The multi-talented writer/director/artist who Stephen King once branded “the future of horror” has made no bones about attributing the look of this horrifying Hellraiser characters to Giger and his influence. In fact, there are rumors that the long stalled remake of the original 1987 shocker was to feature creatures far more in tune with the Swiss artist’s surrealist ideals. One thing’s for sure, Barker’s basis for these “demons” offering up unsuspecting humans both the ultimate pleasure and the most horrific pain are based almost exclusively on Giger’s “flesh and fear” philosophy.
After the wild success of the original film, it made perfect sense for there to be a sequel to the Steven Spielberg/Tobe Hooper fright fest. However, the production was troubled from the beginning. Not only was the older daughter (Dominique Dunne) murdered right after Poltergeist opened, but part two star Julian Beck died during the production. Giger was enlisted to help fill in those un-filmed moments when the evil Rev. Henry Kane haunted the Freeling family, though only a couple of his concepts were actually realized. What was used, however, gave this otherwise middling movie a true edge.
It was a premise right up the artist’s particularly perverse ally. The story saw some scientists splicing alien DNA with the human genome resulting in a terrifying combination of female and fiend with a singular focus to procreate. When presented with the project, Giger loved the idea, saying that he loved the challenge of looking at monsters “in another way… (as) an aesthetic warrior, also sensual and deadly, like the women look in my paintings”. While the final film displeased him (he thought it too similar to Alien), the end result was another artistic triumph for his diabolical designs.
No, not his work with Alejandro Jodorowsky. We’ll get to that in a minute. You see, when David Lynch took over the stalled sci-fi epic, Giger was actually happy. He was often quoted as saying that the auteur’s amazing Eraserhead was the closest any filmmaker had come to realize his own dark visions onscreen. Of course, few in the genre fanbase were happy with what Lynch did, but the allusions to the work done previously by those involved with Jodorowsky is embedded all over this film, especially Giger and his designs for the House Harkonnen.
We listed this as the number one unmade movie of all time, and with good reason. Alejandro Jodorowsky is one of the greatest directors in the history of cinema and his films, such as El Topo and The Holy Mountain, manifest a true visionary approach. So imagine what he could have done with the artists and actors he had gathered together for this take on Frank Herbert’s speculative sensation. Giger made one of his rare public appearances in the documentary, discussing how he became one of the director’s “spirit warriors” as well as how Lynch’s film was “influenced” by him.
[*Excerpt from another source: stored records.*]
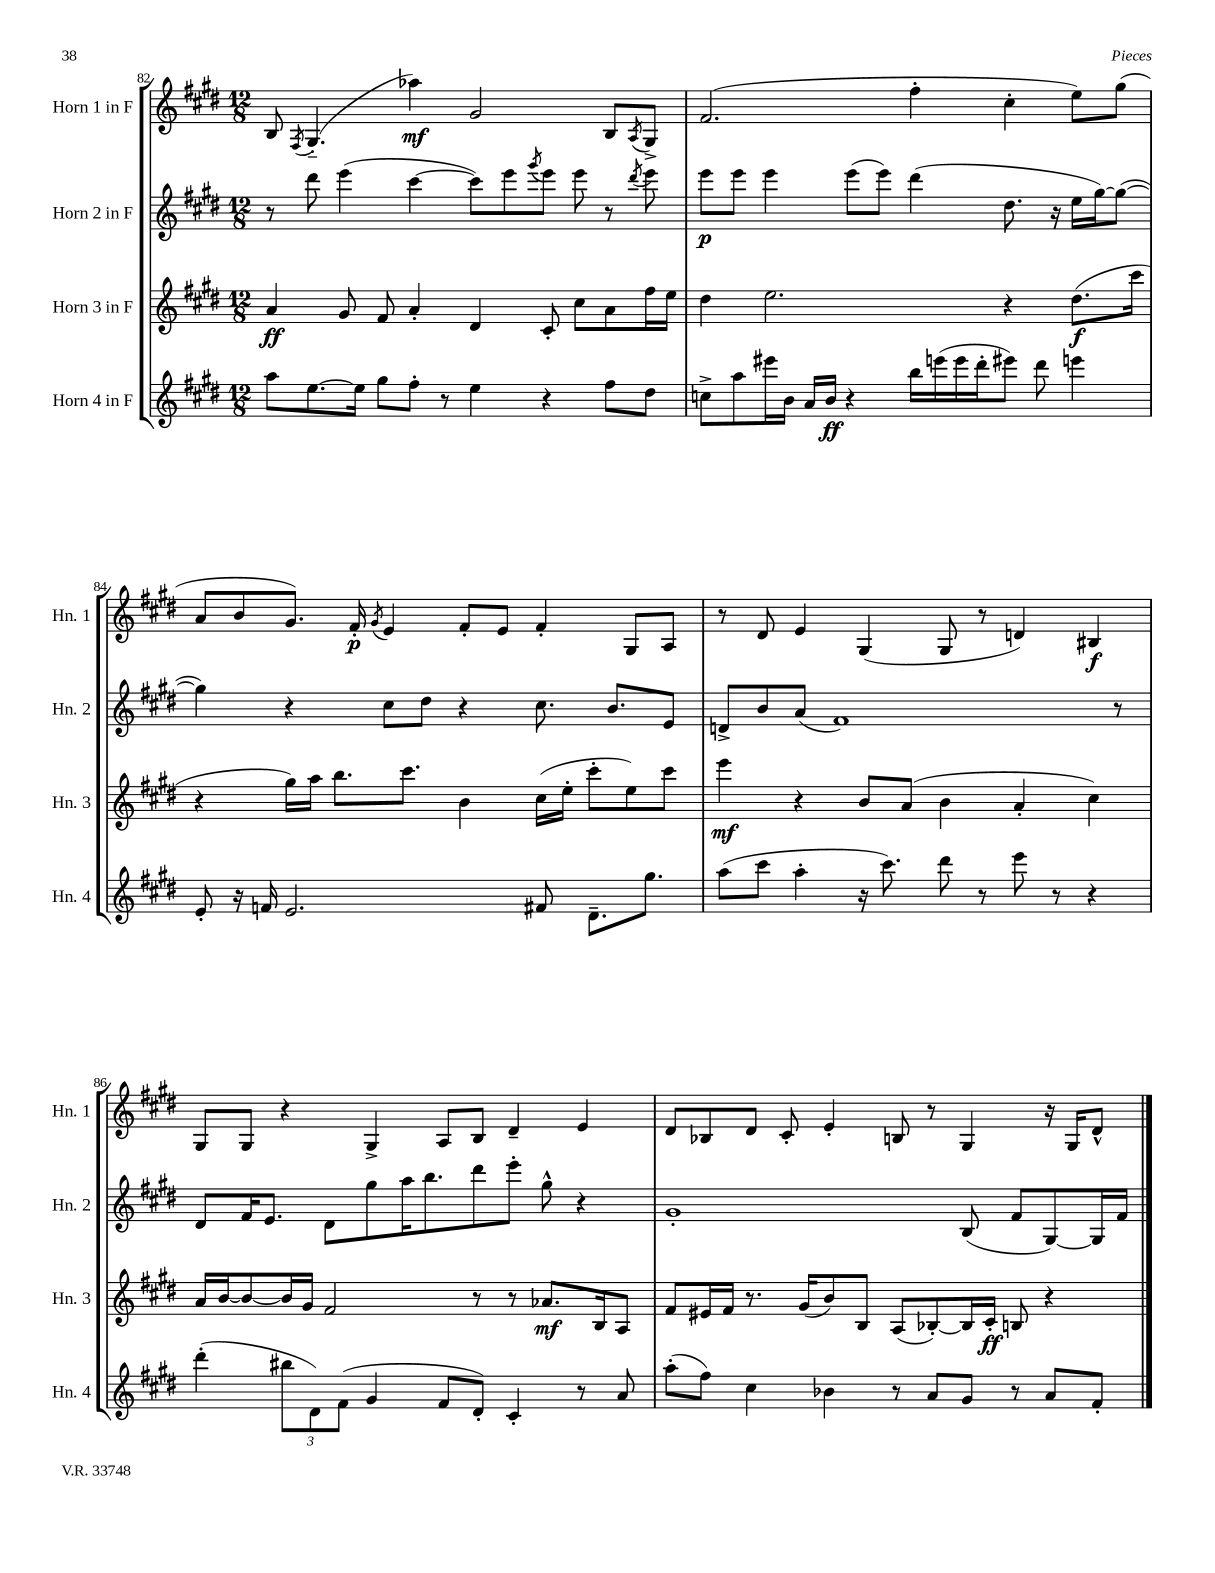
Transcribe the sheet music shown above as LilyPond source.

<<
\new StaffGroup <<
\new Staff = "s0" \with { instrumentName = "Horn 1 in F" shortInstrumentName = "Hn. 1" } {
    \clef treble \key e \major \numericTimeSignature \time 12/8
    b8 \acciaccatura { fis8 } gis4.-_( aes''4\mf) gis'2 b8 \acciaccatura { a8 } gis8-> |
    fis'2.( fis''4-. cis''4-. e''8) gis''8( |
    a'8 b'8 gis'8.) fis'16-.\p \acciaccatura { gis'8 } e'4 fis'8-. e'8 fis'4-. gis8 a8 |
    r8 dis'8 e'4 gis4( gis8 r8 d'4) bis4\f |
    gis8 gis8 r4 gis4-> a8 b8 dis'4-- e'4 |
    dis'8 bes8 dis'8 cis'8-. e'4-. b8 r8 gis4 r16 gis16 dis'8-^ \bar "|." |
}
\new Staff = "s1" \with { instrumentName = "Horn 2 in F" shortInstrumentName = "Hn. 2" } {
    \clef treble \key e \major \numericTimeSignature \time 12/8
    r8 dis'''8 e'''4( cis'''4~ cis'''8) e'''8 \acciaccatura { gis'''8 } e'''8 e'''8 r8 \acciaccatura { dis'''8 } e'''8 |
    e'''8\p e'''8 e'''4 e'''8( e'''8) dis'''4( dis''8. r16 e''16 gis''16~) gis''8~( |
    gis''4) r4 cis''8 dis''8 r4 cis''8. b'8. e'8 |
    d'8-> b'8 a'8( fis'1) r8 |
    dis'8 fis'16 e'8. dis'8 gis''8 a''16 b''8. dis'''8 e'''8-. gis''8-^ r4 |
    gis'1-. b8( fis'8 gis8~) gis16 fis'16 \bar "|." |
}
\new Staff = "s2" \with { instrumentName = "Horn 3 in F" shortInstrumentName = "Hn. 3" } {
    \clef treble \key e \major \numericTimeSignature \time 12/8
    a'4\ff gis'8 fis'8 a'4-. dis'4 cis'8-. cis''8 a'8 fis''16 e''16 |
    dis''4 e''2. r4 dis''8.\f( cis'''16 |
    r4 gis''16) a''16 b''8. cis'''8. b'4 cis''16( e''16-. cis'''8-. e''8) cis'''8 |
    e'''4\mf r4 b'8 a'8( b'4 a'4-. cis''4) |
    a'16 b'16~ b'8~ b'16 gis'16 fis'2 r8 r8 aes'8.\mf b16 a8 |
    fis'8 eis'16 fis'16 r8. gis'16( b'8) b8 a8( bes8~-.) bes16 cis'16-.\ff b8 r4 \bar "|." |
}
\new Staff = "s3" \with { instrumentName = "Horn 4 in F" shortInstrumentName = "Hn. 4" } {
    \clef treble \key e \major \numericTimeSignature \time 12/8
    a''8 e''8.~ e''16 gis''8 fis''8-. r8 e''4 r4 fis''8 dis''8 |
    c''8-> a''8 eis'''16 b'16 a'16 b'16\ff r4 b''16 e'''16( e'''16 dis'''16-. eis'''8) dis'''8 e'''4 |
    e'8-. r16 f'16 e'2. fis'8 dis'8.-- gis''8. |
    a''8( cis'''8 a''4-. r16 cis'''8.) dis'''8 r8 e'''8 r8 r4 |
    dis'''4-.( \tuplet 3/2 { bis''8 dis'8) fis'8( } gis'4 fis'8 dis'8-.) cis'4-. r8 a'8 |
    a''8-.( fis''8) cis''4 bes'4 r8 a'8 gis'8 r8 a'8 fis'8-. \bar "|." |
}
>>
>>
\layout { \context { \Score currentBarNumber = #82 } }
Willis O’Brien will always have King Kong. Jack Pierce remains Universal’s Frankenstein’s proud papa. The Exorcist is synonymous with Dick Smith, while Rob Bottin’s work on John Carpenter’s ‘Thing’ is the stuff of legend. It’s rare when an artist can create a classic horror creature and have it last longer than a few short years, but Giger did it and did it well with his many stages of this seminal space fiend. From the eerie embryonic face hugger to chest burster and frightening phallic adult, his Alien stands proudly above and beyond all other evil ETs.